Etaix nunca deixou de ser actor, muitas vezes em pequenas participações, em filmes de outros realizadores, mas o contacto com o cinema fomentou-lhe o desejo de ser, como todos esses grandes burlescos, um “autor total”, à frente e atrás das câmaras. O seu primeiro filme, a curta-metragem Rupture, viu a luz em 1961, e logo no ano seguinte rodou a primeira longa, Le Soupirant, que foi um sucesso instantâneo e ganhou, nomeadamente, o Prémio Louis Delluc, atribuído a filmes inovadores ou de “vanguarda”.
Eram os anos 60 da Nouvelle Vague, e se Etaix não se confunde com ela é evidente que a espécie de “progressismo retrospectivo” que praticava, aquele olhar moderno sobre as formas clássicas, era um ponto em comum.
Le Soupirant já tinha a colaboração de Jean-Claude Carrière no argumento, mas decidia-se muito para além da escrita: era o tom, um humor agridoce, muito sonhador, muito onírico, reminiscente de uma “inocência” que o pós-II Guerra deixara de permitir, que fazia a diferença.

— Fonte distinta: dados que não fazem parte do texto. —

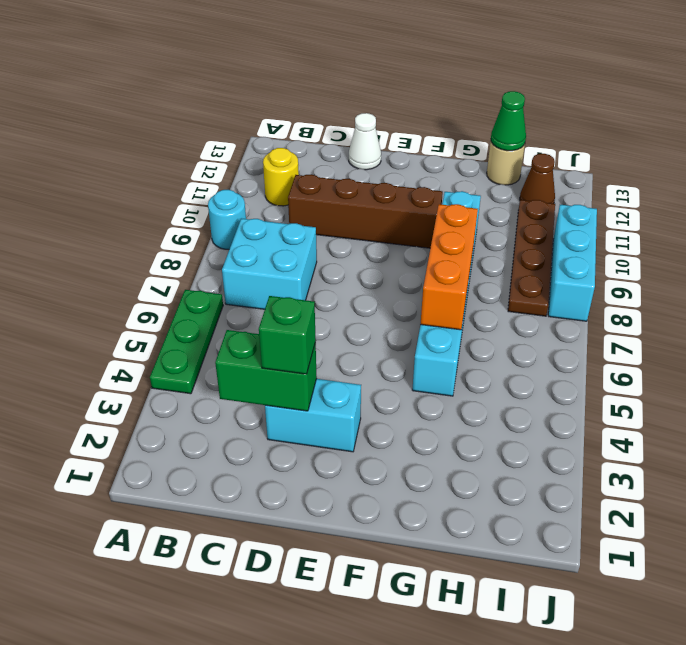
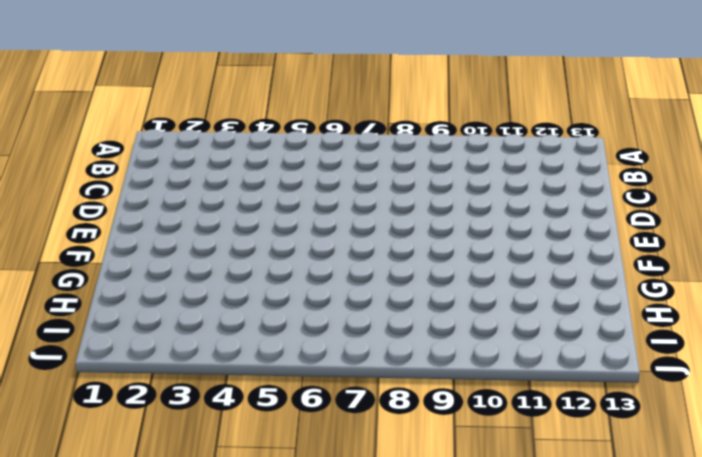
none -> green 1x3 plate [150,290,223,394]
none -> cyan 1x1 round brick [208,190,246,249]
none -> cyan 2x2 brick [222,218,317,309]

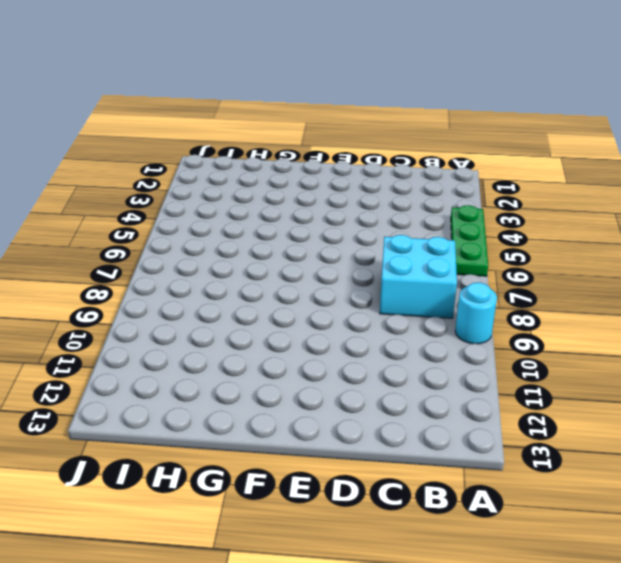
none -> yellow 1x1 round brick [263,148,299,206]
none -> brown 1x4 brick [288,174,443,248]
none -> cyan 1x2 brick [265,379,361,452]

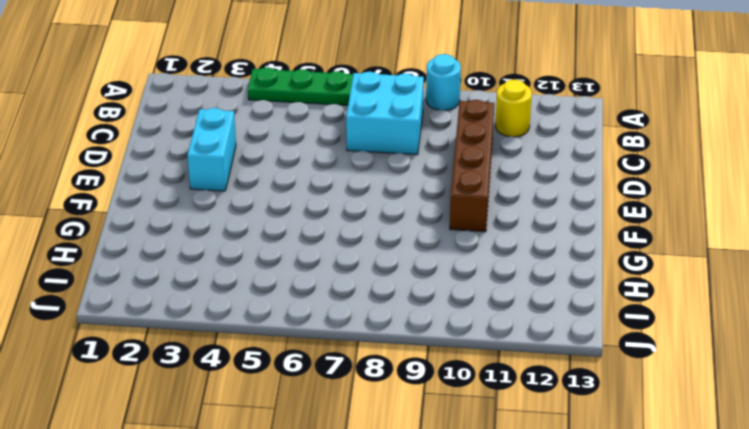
none -> white 1x1 cone [349,113,381,170]
none -> cyan 1x6 brick [412,191,481,396]
none -> tan 1x1 round brick [487,141,525,185]

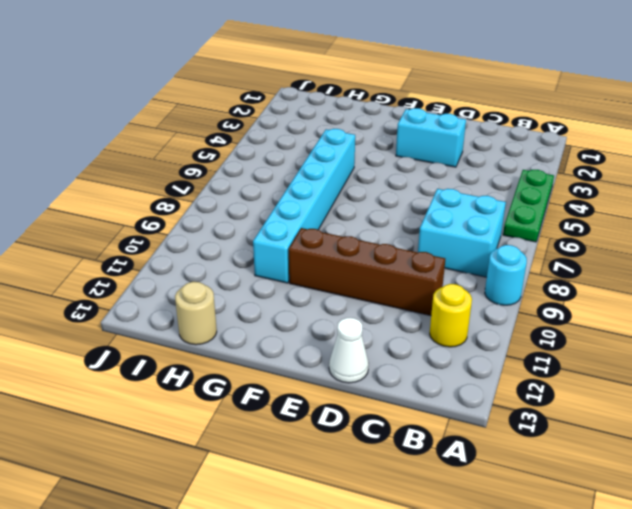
none -> brown 1x4 plate [508,200,555,316]
none -> brown 1x1 cone [520,154,555,204]
none -> cyan 1x3 brick [548,205,597,321]

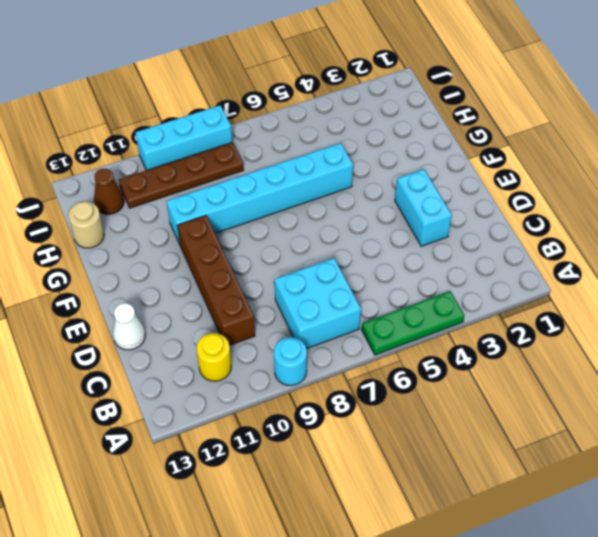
none -> green 1x2 brick [215,330,317,411]
none -> orange 1x3 brick [420,204,478,330]
none -> green 1x1 cone [491,91,526,151]

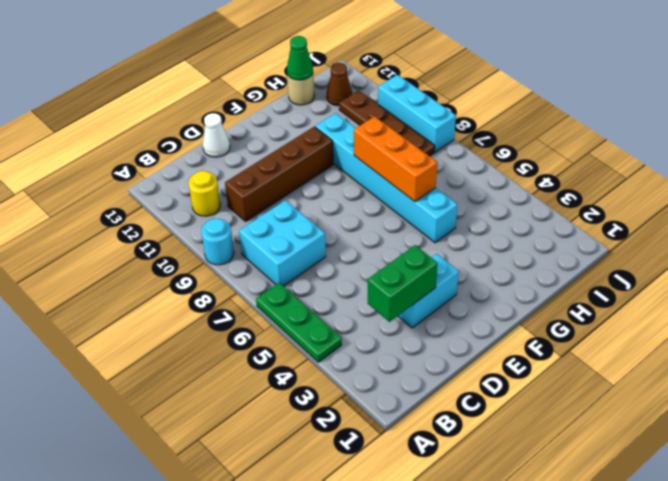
none -> green 1x1 brick [259,296,316,374]

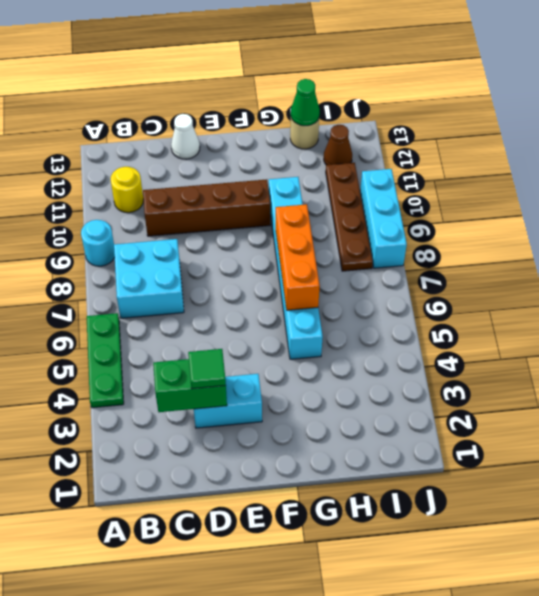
green 1x1 tile [188,349,226,389] -> green 1x1 brick [259,296,316,374]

E, dentro dela, o lugar de Etaix, dirigindo-se a si próprio, pleno de uma graça cambaleante, a trabalhar uma coreografia, uma gestualidade, um tipo de humor muito físico que entretanto ou já tinha caído em desuso ou tinha dificuldade em encontrar praticantes à altura.
A sua curta obra restante – menos de uma dezena de filmes, entre curtas e longas e incluindo pontuais telefilmes, rodados entre as décadas de 1960 e 1980, prolongam esta via, em títulos como Yo Yo ou Tant Qu’on a la Santé, temperando o humor burlesco como uma camada de poesia reminiscente daquele surrealismo à la Cocteau, assente em trucagens artesanais, uma “magia” fabricada à mão.
Em 1970, com Pays de Cocagne, ensaiou algo diferente, um documentário humorístico sobre a França e os franceses, espécie de variação sobre o olhar de Tati em As Férias do Senhor Hulot. E se é verdade que é o seu filme de resultados mais discutíveis, o seu tremendo fracasso praticamente pôs fim à sua carreira de realizador.
Embora tenha ainda assinado alguns filmes, a partir dos anos 70 foi sobretudo um actor. Entrou nos Clowns de Fellini, colaborou com Jerry Lewis no famigerado (e até hoje inédito) The Day the Clown Cried, vimo-lo em filmes de Nagisa Oshima (Max Mon Amour), e mais recentemente em filmes de Otar Iosseliani (outro “discípulo” de Jacques Tati) ou de Aki Kaurismaki, certamente não por coincidência dois realizadores interessados na recuperação de um espírito do cinema popular de “outro tempo”.
Etaix esteve em Portugal em 2010, para apresentar uma retrospectiva integral da sua obra na Cinemateca, por ocasião de uma Festa do Cinema Francês. Era igual ao Etaix dos filmes, um homem doce, elegante e fisicamente frágil, sempre de sorriso tímido e sonhador.